= Mouse Genetics Project =

The Mouse Genetics Project (MGP) is a large-scale mutant mouse production and phenotyping programme aimed at identifying new model organisms of disease.

Based at the Wellcome Trust Sanger Institute, the project uses knockout mice most of which were generated by the International Knockout Mouse Consortium. For each mutant line, groups of seven male and seven female mice move through a standard analysis pipeline aimed at detecting traits that differ from healthy C57BL/6 mice. The pipeline collects many measurements of viability, fertility, body weight, infection, hearing, morphology, haematology, behaviour, blood chemistry and immunity and compares them to wild type controls using a statistical mixed model. These data are immediately shared among the scientific and medical research community through a bespoke open access database, and summaries are displayed in other online resources, including the Mouse Genome Informatics database and the Wikipedia-based Gene Wiki.

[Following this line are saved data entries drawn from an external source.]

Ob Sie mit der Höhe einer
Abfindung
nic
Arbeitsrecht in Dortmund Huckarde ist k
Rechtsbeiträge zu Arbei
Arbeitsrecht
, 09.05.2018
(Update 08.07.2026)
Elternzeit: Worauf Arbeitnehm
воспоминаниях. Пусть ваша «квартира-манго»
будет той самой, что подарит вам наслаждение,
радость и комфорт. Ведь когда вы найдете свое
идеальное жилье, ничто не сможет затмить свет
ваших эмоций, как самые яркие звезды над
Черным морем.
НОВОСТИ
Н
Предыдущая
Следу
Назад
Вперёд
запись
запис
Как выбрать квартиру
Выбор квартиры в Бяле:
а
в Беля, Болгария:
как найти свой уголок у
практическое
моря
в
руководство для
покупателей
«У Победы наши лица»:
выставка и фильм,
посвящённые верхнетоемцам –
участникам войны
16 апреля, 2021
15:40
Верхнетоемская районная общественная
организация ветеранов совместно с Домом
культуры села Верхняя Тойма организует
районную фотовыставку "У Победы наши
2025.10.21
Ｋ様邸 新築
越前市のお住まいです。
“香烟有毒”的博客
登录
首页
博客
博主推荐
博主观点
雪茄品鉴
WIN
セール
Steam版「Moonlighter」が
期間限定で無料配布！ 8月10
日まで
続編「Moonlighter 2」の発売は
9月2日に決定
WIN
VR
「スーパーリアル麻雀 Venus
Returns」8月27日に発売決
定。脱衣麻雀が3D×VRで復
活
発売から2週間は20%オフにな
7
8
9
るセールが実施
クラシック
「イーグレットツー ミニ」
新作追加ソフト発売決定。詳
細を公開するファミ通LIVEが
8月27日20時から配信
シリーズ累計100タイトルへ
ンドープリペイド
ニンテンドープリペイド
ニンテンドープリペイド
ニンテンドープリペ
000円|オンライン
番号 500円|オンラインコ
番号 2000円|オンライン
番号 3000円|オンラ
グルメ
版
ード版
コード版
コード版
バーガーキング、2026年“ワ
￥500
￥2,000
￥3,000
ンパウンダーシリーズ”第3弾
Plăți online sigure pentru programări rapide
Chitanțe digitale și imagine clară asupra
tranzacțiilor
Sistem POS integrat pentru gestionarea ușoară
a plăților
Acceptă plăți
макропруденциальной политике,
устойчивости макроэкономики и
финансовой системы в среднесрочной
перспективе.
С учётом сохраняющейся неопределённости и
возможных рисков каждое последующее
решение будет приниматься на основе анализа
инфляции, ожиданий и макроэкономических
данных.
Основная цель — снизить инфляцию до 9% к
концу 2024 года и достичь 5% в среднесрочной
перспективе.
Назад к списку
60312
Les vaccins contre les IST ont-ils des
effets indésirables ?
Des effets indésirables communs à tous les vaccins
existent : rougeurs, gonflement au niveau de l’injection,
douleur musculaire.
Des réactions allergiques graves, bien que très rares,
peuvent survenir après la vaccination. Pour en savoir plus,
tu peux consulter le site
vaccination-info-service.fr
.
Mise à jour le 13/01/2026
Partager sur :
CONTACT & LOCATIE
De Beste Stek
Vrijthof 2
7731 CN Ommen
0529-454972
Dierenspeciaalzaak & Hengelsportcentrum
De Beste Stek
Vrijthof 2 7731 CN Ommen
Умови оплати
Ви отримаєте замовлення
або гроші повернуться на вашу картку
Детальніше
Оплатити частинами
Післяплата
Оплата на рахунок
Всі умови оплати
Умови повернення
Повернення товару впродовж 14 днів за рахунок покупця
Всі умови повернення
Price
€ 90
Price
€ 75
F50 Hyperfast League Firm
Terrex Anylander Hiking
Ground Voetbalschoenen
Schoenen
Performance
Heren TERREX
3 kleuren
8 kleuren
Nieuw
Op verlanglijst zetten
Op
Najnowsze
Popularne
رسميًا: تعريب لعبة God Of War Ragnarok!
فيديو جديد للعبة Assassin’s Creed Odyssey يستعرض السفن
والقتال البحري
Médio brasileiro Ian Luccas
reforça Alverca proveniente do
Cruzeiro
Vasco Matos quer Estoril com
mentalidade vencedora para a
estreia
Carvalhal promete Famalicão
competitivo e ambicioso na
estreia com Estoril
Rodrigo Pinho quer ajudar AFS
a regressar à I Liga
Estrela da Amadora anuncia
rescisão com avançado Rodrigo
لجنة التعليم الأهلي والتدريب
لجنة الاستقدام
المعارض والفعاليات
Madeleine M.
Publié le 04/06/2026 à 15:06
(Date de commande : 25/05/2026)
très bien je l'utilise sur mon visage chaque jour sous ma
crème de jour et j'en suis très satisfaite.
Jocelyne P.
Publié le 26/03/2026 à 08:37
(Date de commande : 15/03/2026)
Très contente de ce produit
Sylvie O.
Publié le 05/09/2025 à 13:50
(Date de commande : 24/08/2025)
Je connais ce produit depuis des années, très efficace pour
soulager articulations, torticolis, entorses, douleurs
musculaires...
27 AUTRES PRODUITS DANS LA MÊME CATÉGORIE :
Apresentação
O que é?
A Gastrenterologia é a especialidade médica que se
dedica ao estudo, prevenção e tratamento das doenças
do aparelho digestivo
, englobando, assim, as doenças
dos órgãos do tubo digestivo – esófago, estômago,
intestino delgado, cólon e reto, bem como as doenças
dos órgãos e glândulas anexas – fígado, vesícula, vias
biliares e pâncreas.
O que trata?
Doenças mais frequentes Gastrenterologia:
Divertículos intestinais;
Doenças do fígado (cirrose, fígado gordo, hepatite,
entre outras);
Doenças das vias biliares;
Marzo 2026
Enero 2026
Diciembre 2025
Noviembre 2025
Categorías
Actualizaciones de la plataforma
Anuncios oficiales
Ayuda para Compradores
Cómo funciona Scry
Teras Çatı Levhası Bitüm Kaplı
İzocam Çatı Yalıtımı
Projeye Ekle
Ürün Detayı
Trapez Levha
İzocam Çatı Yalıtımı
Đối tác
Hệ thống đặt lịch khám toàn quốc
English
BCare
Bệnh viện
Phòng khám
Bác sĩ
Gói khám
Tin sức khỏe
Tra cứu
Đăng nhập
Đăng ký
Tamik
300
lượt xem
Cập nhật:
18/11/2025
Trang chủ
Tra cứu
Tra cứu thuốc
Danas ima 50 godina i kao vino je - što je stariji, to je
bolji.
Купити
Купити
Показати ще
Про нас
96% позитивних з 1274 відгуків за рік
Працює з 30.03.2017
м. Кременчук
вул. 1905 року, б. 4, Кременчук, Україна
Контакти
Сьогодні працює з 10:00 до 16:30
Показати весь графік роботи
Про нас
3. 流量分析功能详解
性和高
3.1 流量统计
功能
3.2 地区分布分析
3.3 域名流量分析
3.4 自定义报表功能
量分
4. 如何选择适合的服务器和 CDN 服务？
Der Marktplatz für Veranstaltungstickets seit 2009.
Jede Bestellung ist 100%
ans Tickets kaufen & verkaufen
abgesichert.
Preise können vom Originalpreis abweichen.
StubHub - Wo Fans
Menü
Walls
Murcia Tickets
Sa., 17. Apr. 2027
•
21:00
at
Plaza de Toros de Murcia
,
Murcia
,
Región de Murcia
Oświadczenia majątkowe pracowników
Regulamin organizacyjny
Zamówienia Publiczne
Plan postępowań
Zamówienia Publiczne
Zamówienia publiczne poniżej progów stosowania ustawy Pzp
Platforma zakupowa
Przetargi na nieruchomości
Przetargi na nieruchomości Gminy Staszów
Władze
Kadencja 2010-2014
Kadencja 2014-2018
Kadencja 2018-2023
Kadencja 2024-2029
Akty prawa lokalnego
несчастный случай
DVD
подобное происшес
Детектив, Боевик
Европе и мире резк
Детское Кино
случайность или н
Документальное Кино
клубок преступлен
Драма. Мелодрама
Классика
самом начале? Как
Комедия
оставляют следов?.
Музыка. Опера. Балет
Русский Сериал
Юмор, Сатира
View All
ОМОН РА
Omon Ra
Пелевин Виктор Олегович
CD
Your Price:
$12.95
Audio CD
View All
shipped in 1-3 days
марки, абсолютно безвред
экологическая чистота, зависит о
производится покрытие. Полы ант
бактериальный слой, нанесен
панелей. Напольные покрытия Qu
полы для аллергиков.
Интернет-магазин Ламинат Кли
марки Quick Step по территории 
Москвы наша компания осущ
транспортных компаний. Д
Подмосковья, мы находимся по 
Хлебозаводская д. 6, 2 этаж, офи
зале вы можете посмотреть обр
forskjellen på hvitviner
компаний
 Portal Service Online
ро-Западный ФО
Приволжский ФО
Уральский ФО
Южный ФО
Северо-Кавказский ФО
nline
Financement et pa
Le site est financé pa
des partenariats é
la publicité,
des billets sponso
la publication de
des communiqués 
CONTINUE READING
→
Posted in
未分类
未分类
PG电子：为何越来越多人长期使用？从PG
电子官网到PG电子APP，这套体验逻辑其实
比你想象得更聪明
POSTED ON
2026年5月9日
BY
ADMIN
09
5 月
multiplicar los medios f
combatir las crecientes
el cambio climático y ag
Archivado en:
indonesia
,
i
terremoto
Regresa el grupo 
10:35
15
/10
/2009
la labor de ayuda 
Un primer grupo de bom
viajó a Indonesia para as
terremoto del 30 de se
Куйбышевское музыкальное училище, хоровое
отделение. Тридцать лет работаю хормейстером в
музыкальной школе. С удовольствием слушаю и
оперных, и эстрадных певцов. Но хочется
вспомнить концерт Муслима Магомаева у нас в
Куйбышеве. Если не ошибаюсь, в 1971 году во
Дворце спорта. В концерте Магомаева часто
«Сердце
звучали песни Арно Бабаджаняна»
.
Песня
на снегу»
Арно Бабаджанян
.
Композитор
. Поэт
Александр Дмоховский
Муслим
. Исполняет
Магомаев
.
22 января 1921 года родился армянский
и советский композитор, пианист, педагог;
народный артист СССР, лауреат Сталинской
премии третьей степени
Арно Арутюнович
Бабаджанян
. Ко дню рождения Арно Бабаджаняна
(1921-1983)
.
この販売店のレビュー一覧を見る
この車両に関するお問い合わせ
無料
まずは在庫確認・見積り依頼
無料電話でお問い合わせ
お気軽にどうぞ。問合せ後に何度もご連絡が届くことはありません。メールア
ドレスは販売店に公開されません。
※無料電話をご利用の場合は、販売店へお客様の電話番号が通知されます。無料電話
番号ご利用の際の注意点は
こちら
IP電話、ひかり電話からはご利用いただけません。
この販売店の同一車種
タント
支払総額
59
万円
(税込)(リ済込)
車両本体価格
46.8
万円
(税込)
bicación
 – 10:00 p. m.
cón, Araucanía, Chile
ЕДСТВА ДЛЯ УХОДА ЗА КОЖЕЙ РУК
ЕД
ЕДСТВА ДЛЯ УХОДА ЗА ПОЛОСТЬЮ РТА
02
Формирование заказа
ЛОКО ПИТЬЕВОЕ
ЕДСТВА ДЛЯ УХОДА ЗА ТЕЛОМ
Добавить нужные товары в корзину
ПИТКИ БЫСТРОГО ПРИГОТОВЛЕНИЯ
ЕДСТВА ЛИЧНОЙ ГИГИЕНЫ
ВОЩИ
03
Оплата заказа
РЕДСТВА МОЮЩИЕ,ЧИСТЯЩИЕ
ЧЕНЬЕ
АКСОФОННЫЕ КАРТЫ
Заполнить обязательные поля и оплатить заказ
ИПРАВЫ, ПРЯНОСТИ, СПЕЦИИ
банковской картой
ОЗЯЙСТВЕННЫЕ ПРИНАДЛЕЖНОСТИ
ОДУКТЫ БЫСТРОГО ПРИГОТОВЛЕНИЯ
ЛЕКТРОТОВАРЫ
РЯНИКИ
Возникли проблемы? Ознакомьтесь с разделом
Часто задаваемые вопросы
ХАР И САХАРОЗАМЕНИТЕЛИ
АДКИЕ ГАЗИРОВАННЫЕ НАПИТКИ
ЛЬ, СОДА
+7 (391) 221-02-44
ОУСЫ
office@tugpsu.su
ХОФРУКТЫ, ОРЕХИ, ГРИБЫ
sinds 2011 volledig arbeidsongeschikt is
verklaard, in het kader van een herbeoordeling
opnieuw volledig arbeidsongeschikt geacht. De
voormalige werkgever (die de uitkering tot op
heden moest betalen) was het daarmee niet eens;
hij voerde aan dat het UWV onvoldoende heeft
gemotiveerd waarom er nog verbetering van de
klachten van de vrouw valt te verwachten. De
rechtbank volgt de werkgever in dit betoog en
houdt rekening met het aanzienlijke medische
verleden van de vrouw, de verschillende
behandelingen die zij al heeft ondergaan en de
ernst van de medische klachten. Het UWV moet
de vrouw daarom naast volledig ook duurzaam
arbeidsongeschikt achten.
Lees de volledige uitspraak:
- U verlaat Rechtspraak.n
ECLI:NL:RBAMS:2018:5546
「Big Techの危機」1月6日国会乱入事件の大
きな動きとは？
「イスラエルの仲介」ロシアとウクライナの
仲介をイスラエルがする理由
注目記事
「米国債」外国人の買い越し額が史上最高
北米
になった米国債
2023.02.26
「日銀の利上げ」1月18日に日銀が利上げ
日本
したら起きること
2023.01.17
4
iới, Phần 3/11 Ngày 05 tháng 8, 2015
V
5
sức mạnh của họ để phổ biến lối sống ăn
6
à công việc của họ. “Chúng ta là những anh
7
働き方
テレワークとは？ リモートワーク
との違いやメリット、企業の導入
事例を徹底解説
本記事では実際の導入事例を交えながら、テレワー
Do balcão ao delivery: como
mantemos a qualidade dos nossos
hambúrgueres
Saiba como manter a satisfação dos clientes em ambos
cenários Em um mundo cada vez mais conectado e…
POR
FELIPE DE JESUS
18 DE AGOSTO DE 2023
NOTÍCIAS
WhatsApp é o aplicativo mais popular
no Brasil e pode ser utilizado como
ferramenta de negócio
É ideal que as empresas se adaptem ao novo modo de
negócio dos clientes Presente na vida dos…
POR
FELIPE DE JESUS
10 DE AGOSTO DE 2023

As of July 2013, the MGP reports having over 900 mutant lines openly available to the international research community, and have "substantively complete" analysis for over 650 mutant lines, of which over 75 per cent have at least one abnormal phenotype. Among these are new discoveries of genes implicated in disease, including finding:
- Mutation of SLX4 causes a new type of Fanconi anemia.
- Nine new genes that influence bone strength.
- Mutation of CENPJ models Seckel syndrome.
- SPNS2 is important in mammalian immune system function.
- MYSM1 is important for hematopoiesis and lymphocyte differentiation.